Dataset records.
>>>>

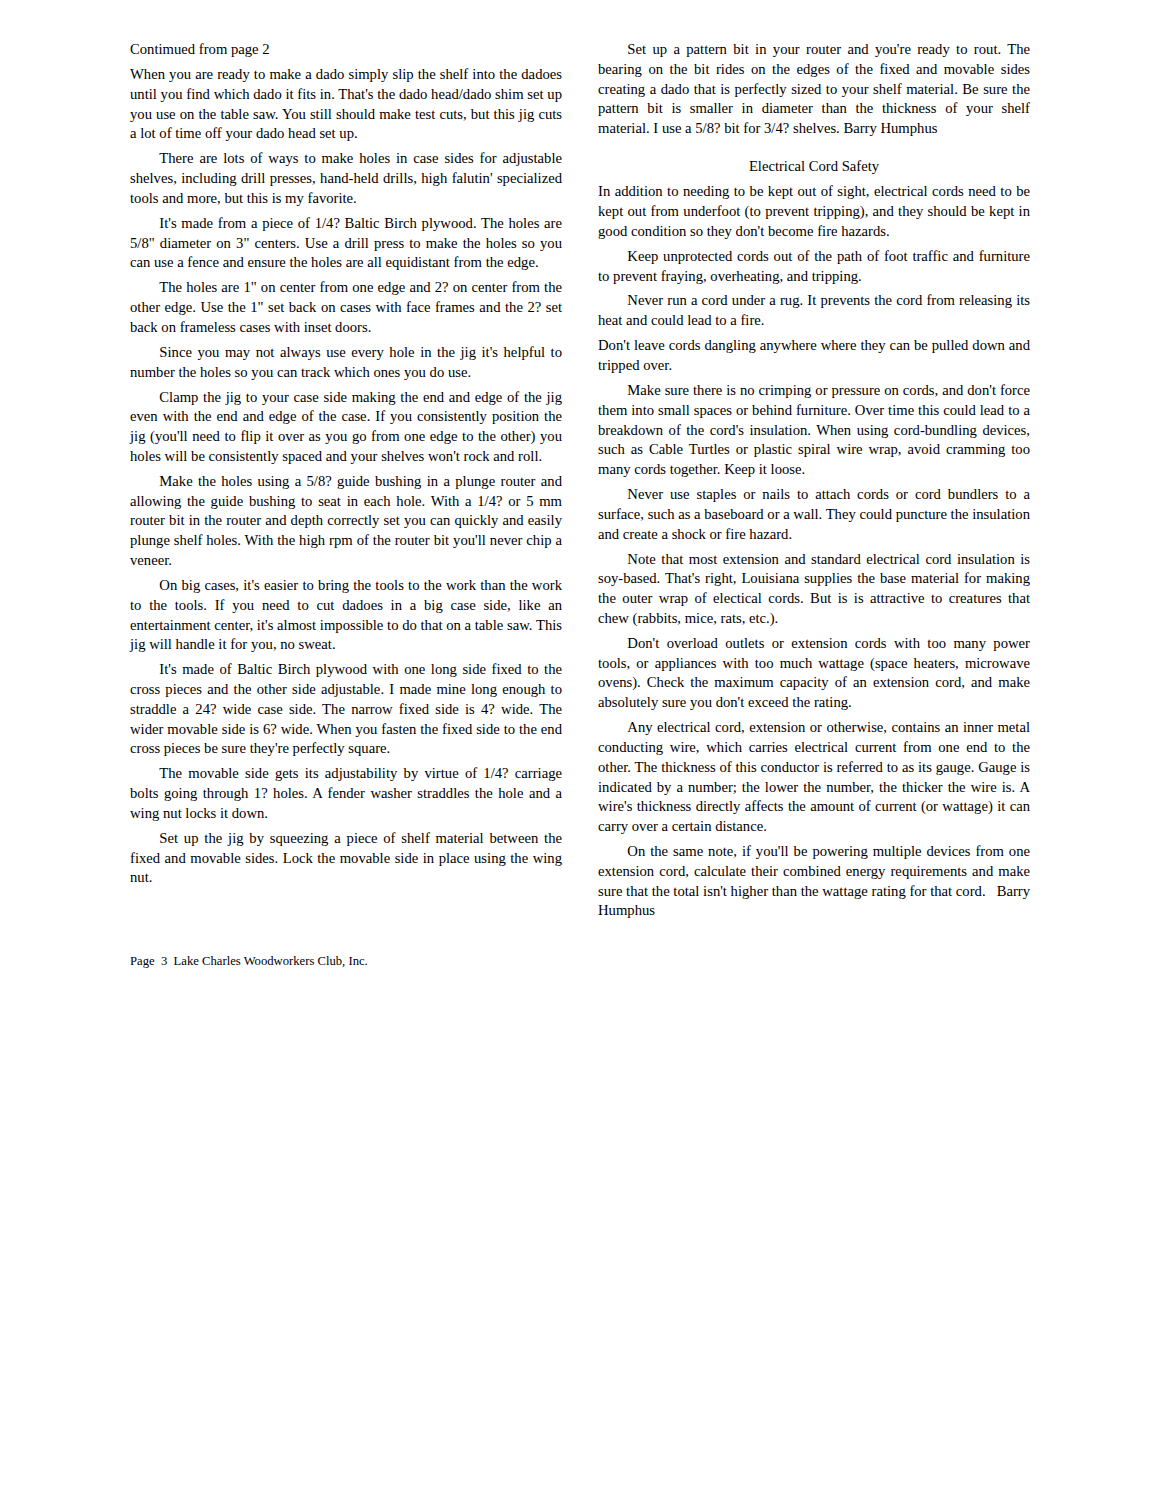Contimued from page 2
When you are ready to make a dado simply slip the shelf into the dadoes until you find which dado it fits in. That's the dado head/dado shim set up you use on the table saw. You still should make test cuts, but this jig cuts a lot of time off your dado head set up.
There are lots of ways to make holes in case sides for adjustable shelves, including drill presses, hand-held drills, high falutin' specialized tools and more, but this is my favorite.
It's made from a piece of 1/4? Baltic Birch plywood. The holes are 5/8" diameter on 3" centers. Use a drill press to make the holes so you can use a fence and ensure the holes are all equidistant from the edge.
The holes are 1" on center from one edge and 2? on center from the other edge. Use the 1" set back on cases with face frames and the 2? set back on frameless cases with inset doors.
Since you may not always use every hole in the jig it's helpful to number the holes so you can track which ones you do use.
Clamp the jig to your case side making the end and edge of the jig even with the end and edge of the case. If you consistently position the jig (you'll need to flip it over as you go from one edge to the other) you holes will be consistently spaced and your shelves won't rock and roll.
Make the holes using a 5/8? guide bushing in a plunge router and allowing the guide bushing to seat in each hole. With a 1/4? or 5 mm router bit in the router and depth correctly set you can quickly and easily plunge shelf holes. With the high rpm of the router bit you'll never chip a veneer.
On big cases, it's easier to bring the tools to the work than the work to the tools. If you need to cut dadoes in a big case side, like an entertainment center, it's almost impossible to do that on a table saw. This jig will handle it for you, no sweat.
It's made of Baltic Birch plywood with one long side fixed to the cross pieces and the other side adjustable. I made mine long enough to straddle a 24? wide case side. The narrow fixed side is 4? wide. The wider movable side is 6? wide. When you fasten the fixed side to the end cross pieces be sure they're perfectly square.
The movable side gets its adjustability by virtue of 1/4? carriage bolts going through 1? holes. A fender washer straddles the hole and a wing nut locks it down.
Set up the jig by squeezing a piece of shelf material between the fixed and movable sides. Lock the movable side in place using the wing nut.
Set up a pattern bit in your router and you're ready to rout. The bearing on the bit rides on the edges of the fixed and movable sides creating a dado that is perfectly sized to your shelf material. Be sure the pattern bit is smaller in diameter than the thickness of your shelf material. I use a 5/8? bit for 3/4? shelves. Barry Humphus
Electrical Cord Safety
In addition to needing to be kept out of sight, electrical cords need to be kept out from underfoot (to prevent tripping), and they should be kept in good condition so they don't become fire hazards.
Keep unprotected cords out of the path of foot traffic and furniture to prevent fraying, overheating, and tripping.
Never run a cord under a rug. It prevents the cord from releasing its heat and could lead to a fire.
Don't leave cords dangling anywhere where they can be pulled down and tripped over.
Make sure there is no crimping or pressure on cords, and don't force them into small spaces or behind furniture. Over time this could lead to a breakdown of the cord's insulation. When using cord-bundling devices, such as Cable Turtles or plastic spiral wire wrap, avoid cramming too many cords together. Keep it loose.
Never use staples or nails to attach cords or cord bundlers to a surface, such as a baseboard or a wall. They could puncture the insulation and create a shock or fire hazard.
Note that most extension and standard electrical cord insulation is soy-based. That's right, Louisiana supplies the base material for making the outer wrap of electical cords. But is is attractive to creatures that chew (rabbits, mice, rats, etc.).
Don't overload outlets or extension cords with too many power tools, or appliances with too much wattage (space heaters, microwave ovens). Check the maximum capacity of an extension cord, and make absolutely sure you don't exceed the rating.
Any electrical cord, extension or otherwise, contains an inner metal conducting wire, which carries electrical current from one end to the other. The thickness of this conductor is referred to as its gauge. Gauge is indicated by a number; the lower the number, the thicker the wire is. A wire's thickness directly affects the amount of current (or wattage) it can carry over a certain distance.
On the same note, if you'll be powering multiple devices from one extension cord, calculate their combined energy requirements and make sure that the total isn't higher than the wattage rating for that cord. Barry Humphus
Page 3 Lake Charles Woodworkers Club, Inc.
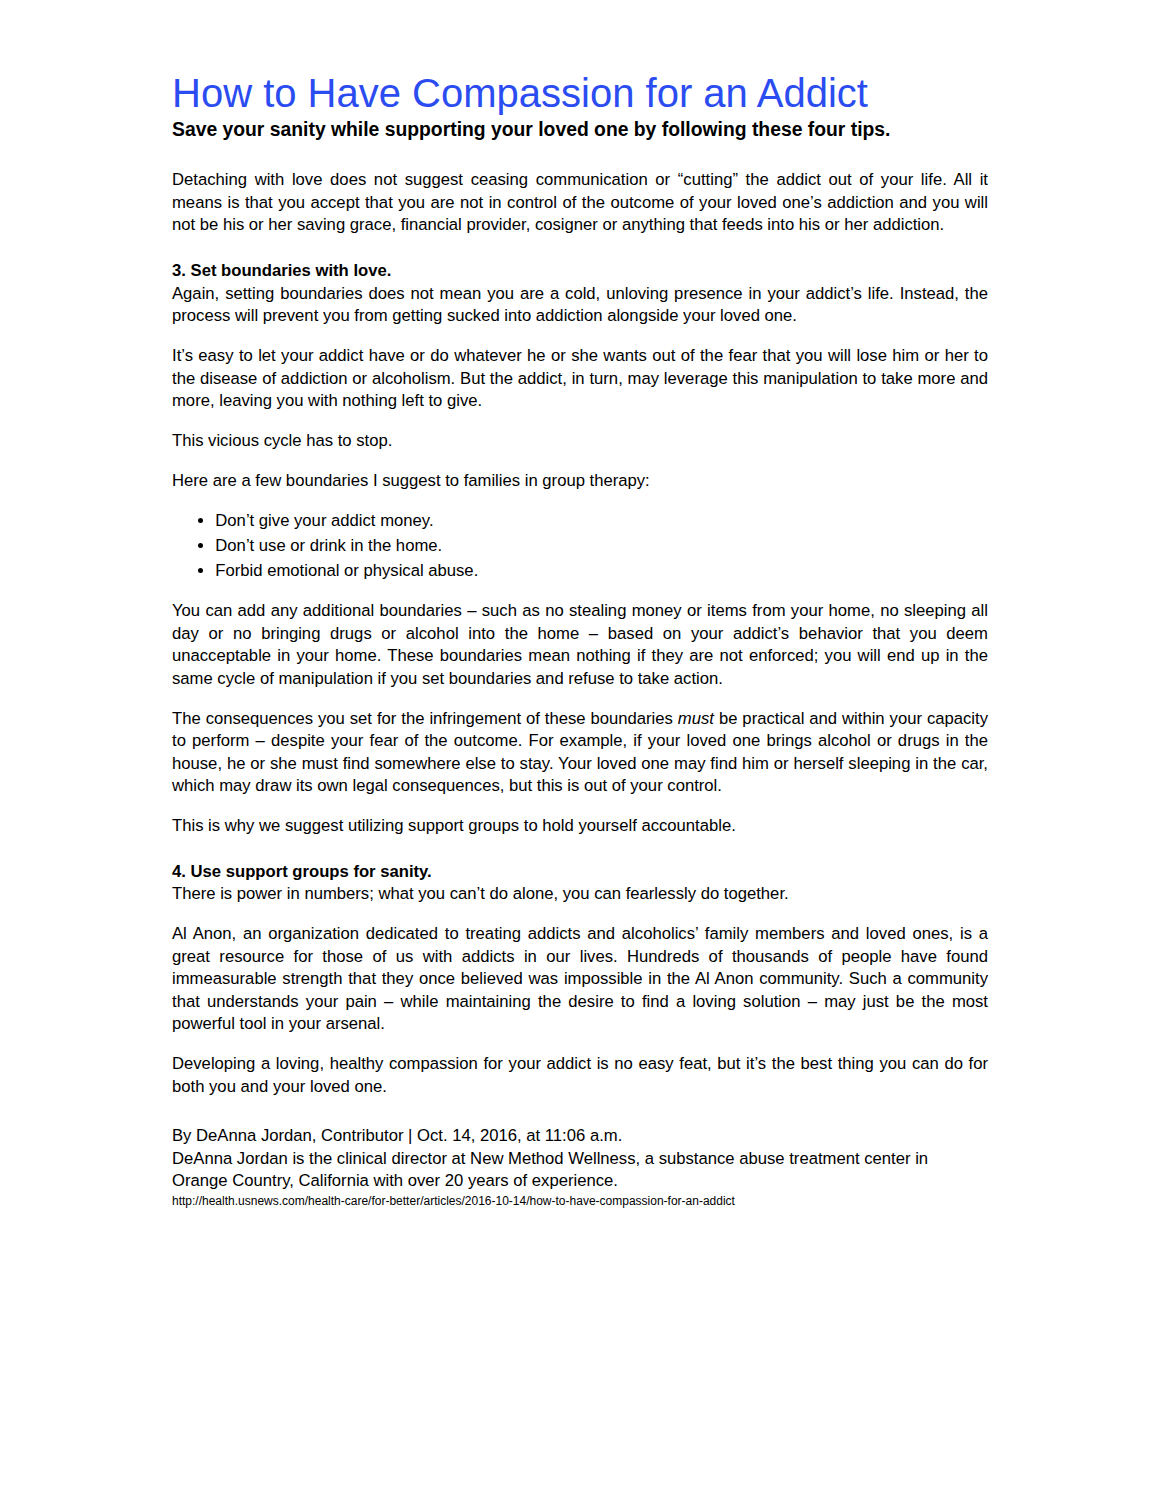How to Have Compassion for an Addict
Save your sanity while supporting your loved one by following these four tips.
Detaching with love does not suggest ceasing communication or “cutting” the addict out of your life. All it means is that you accept that you are not in control of the outcome of your loved one’s addiction and you will not be his or her saving grace, financial provider, cosigner or anything that feeds into his or her addiction.
3. Set boundaries with love.
Again, setting boundaries does not mean you are a cold, unloving presence in your addict’s life. Instead, the process will prevent you from getting sucked into addiction alongside your loved one.
It’s easy to let your addict have or do whatever he or she wants out of the fear that you will lose him or her to the disease of addiction or alcoholism. But the addict, in turn, may leverage this manipulation to take more and more, leaving you with nothing left to give.
This vicious cycle has to stop.
Here are a few boundaries I suggest to families in group therapy:
Don’t give your addict money.
Don’t use or drink in the home.
Forbid emotional or physical abuse.
You can add any additional boundaries – such as no stealing money or items from your home, no sleeping all day or no bringing drugs or alcohol into the home – based on your addict’s behavior that you deem unacceptable in your home. These boundaries mean nothing if they are not enforced; you will end up in the same cycle of manipulation if you set boundaries and refuse to take action.
The consequences you set for the infringement of these boundaries must be practical and within your capacity to perform – despite your fear of the outcome. For example, if your loved one brings alcohol or drugs in the house, he or she must find somewhere else to stay. Your loved one may find him or herself sleeping in the car, which may draw its own legal consequences, but this is out of your control.
This is why we suggest utilizing support groups to hold yourself accountable.
4. Use support groups for sanity.
There is power in numbers; what you can’t do alone, you can fearlessly do together.
Al Anon, an organization dedicated to treating addicts and alcoholics’ family members and loved ones, is a great resource for those of us with addicts in our lives. Hundreds of thousands of people have found immeasurable strength that they once believed was impossible in the Al Anon community. Such a community that understands your pain – while maintaining the desire to find a loving solution – may just be the most powerful tool in your arsenal.
Developing a loving, healthy compassion for your addict is no easy feat, but it’s the best thing you can do for both you and your loved one.
By DeAnna Jordan, Contributor | Oct. 14, 2016, at 11:06 a.m.
DeAnna Jordan is the clinical director at New Method Wellness, a substance abuse treatment center in Orange Country, California with over 20 years of experience.
http://health.usnews.com/health-care/for-better/articles/2016-10-14/how-to-have-compassion-for-an-addict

<<<<

Work request.
None of the pictures should be copied, but every record above must be restated in full.

Answer for this exercise.
Contimued from page 2
When you are ready to make a dado simply slip the shelf into the dadoes until you find which dado it fits in. That's the dado head/dado shim set up you use on the table saw. You still should make test cuts, but this jig cuts a lot of time off your dado head set up.
There are lots of ways to make holes in case sides for adjustable shelves, including drill presses, hand-held drills, high falutin' specialized tools and more, but this is my favorite.
It's made from a piece of 1/4? Baltic Birch plywood. The holes are 5/8" diameter on 3" centers. Use a drill press to make the holes so you can use a fence and ensure the holes are all equidistant from the edge.
The holes are 1" on center from one edge and 2? on center from the other edge. Use the 1" set back on cases with face frames and the 2? set back on frameless cases with inset doors.
Since you may not always use every hole in the jig it's helpful to number the holes so you can track which ones you do use.
Clamp the jig to your case side making the end and edge of the jig even with the end and edge of the case. If you consistently position the jig (you'll need to flip it over as you go from one edge to the other) you holes will be consistently spaced and your shelves won't rock and roll.
Make the holes using a 5/8? guide bushing in a plunge router and allowing the guide bushing to seat in each hole. With a 1/4? or 5 mm router bit in the router and depth correctly set you can quickly and easily plunge shelf holes. With the high rpm of the router bit you'll never chip a veneer.
On big cases, it's easier to bring the tools to the work than the work to the tools. If you need to cut dadoes in a big case side, like an entertainment center, it's almost impossible to do that on a table saw. This jig will handle it for you, no sweat.
It's made of Baltic Birch plywood with one long side fixed to the cross pieces and the other side adjustable. I made mine long enough to straddle a 24? wide case side. The narrow fixed side is 4? wide. The wider movable side is 6? wide. When you fasten the fixed side to the end cross pieces be sure they're perfectly square.
The movable side gets its adjustability by virtue of 1/4? carriage bolts going through 1? holes. A fender washer straddles the hole and a wing nut locks it down.
Set up the jig by squeezing a piece of shelf material between the fixed and movable sides. Lock the movable side in place using the wing nut.
Set up a pattern bit in your router and you're ready to rout. The bearing on the bit rides on the edges of the fixed and movable sides creating a dado that is perfectly sized to your shelf material. Be sure the pattern bit is smaller in diameter than the thickness of your shelf material. I use a 5/8? bit for 3/4? shelves. Barry Humphus
Electrical Cord Safety
In addition to needing to be kept out of sight, electrical cords need to be kept out from underfoot (to prevent tripping), and they should be kept in good condition so they don't become fire hazards.
Keep unprotected cords out of the path of foot traffic and furniture to prevent fraying, overheating, and tripping.
Never run a cord under a rug. It prevents the cord from releasing its heat and could lead to a fire.
Don't leave cords dangling anywhere where they can be pulled down and tripped over.
Make sure there is no crimping or pressure on cords, and don't force them into small spaces or behind furniture. Over time this could lead to a breakdown of the cord's insulation. When using cord-bundling devices, such as Cable Turtles or plastic spiral wire wrap, avoid cramming too many cords together. Keep it loose.
Never use staples or nails to attach cords or cord bundlers to a surface, such as a baseboard or a wall. They could puncture the insulation and create a shock or fire hazard.
Note that most extension and standard electrical cord insulation is soy-based. That's right, Louisiana supplies the base material for making the outer wrap of electical cords. But is is attractive to creatures that chew (rabbits, mice, rats, etc.).
Don't overload outlets or extension cords with too many power tools, or appliances with too much wattage (space heaters, microwave ovens). Check the maximum capacity of an extension cord, and make absolutely sure you don't exceed the rating.
Any electrical cord, extension or otherwise, contains an inner metal conducting wire, which carries electrical current from one end to the other. The thickness of this conductor is referred to as its gauge. Gauge is indicated by a number; the lower the number, the thicker the wire is. A wire's thickness directly affects the amount of current (or wattage) it can carry over a certain distance.
On the same note, if you'll be powering multiple devices from one extension cord, calculate their combined energy requirements and make sure that the total isn't higher than the wattage rating for that cord. Barry Humphus
Page 3 Lake Charles Woodworkers Club, Inc.
How to Have Compassion for an Addict
Save your sanity while supporting your loved one by following these four tips.
Detaching with love does not suggest ceasing communication or “cutting” the addict out of your life. All it means is that you accept that you are not in control of the outcome of your loved one’s addiction and you will not be his or her saving grace, financial provider, cosigner or anything that feeds into his or her addiction.
3. Set boundaries with love.
Again, setting boundaries does not mean you are a cold, unloving presence in your addict’s life. Instead, the process will prevent you from getting sucked into addiction alongside your loved one.
It’s easy to let your addict have or do whatever he or she wants out of the fear that you will lose him or her to the disease of addiction or alcoholism. But the addict, in turn, may leverage this manipulation to take more and more, leaving you with nothing left to give.
This vicious cycle has to stop.
Here are a few boundaries I suggest to families in group therapy:
Don’t give your addict money.
Don’t use or drink in the home.
Forbid emotional or physical abuse.
You can add any additional boundaries – such as no stealing money or items from your home, no sleeping all day or no bringing drugs or alcohol into the home – based on your addict’s behavior that you deem unacceptable in your home. These boundaries mean nothing if they are not enforced; you will end up in the same cycle of manipulation if you set boundaries and refuse to take action.
The consequences you set for the infringement of these boundaries must be practical and within your capacity to perform – despite your fear of the outcome. For example, if your loved one brings alcohol or drugs in the house, he or she must find somewhere else to stay. Your loved one may find him or herself sleeping in the car, which may draw its own legal consequences, but this is out of your control.
This is why we suggest utilizing support groups to hold yourself accountable.
4. Use support groups for sanity.
There is power in numbers; what you can’t do alone, you can fearlessly do together.
Al Anon, an organization dedicated to treating addicts and alcoholics’ family members and loved ones, is a great resource for those of us with addicts in our lives. Hundreds of thousands of people have found immeasurable strength that they once believed was impossible in the Al Anon community. Such a community that understands your pain – while maintaining the desire to find a loving solution – may just be the most powerful tool in your arsenal.
Developing a loving, healthy compassion for your addict is no easy feat, but it’s the best thing you can do for both you and your loved one.
By DeAnna Jordan, Contributor | Oct. 14, 2016, at 11:06 a.m.
DeAnna Jordan is the clinical director at New Method Wellness, a substance abuse treatment center in Orange Country, California with over 20 years of experience.
http://health.usnews.com/health-care/for-better/articles/2016-10-14/how-to-have-compassion-for-an-addict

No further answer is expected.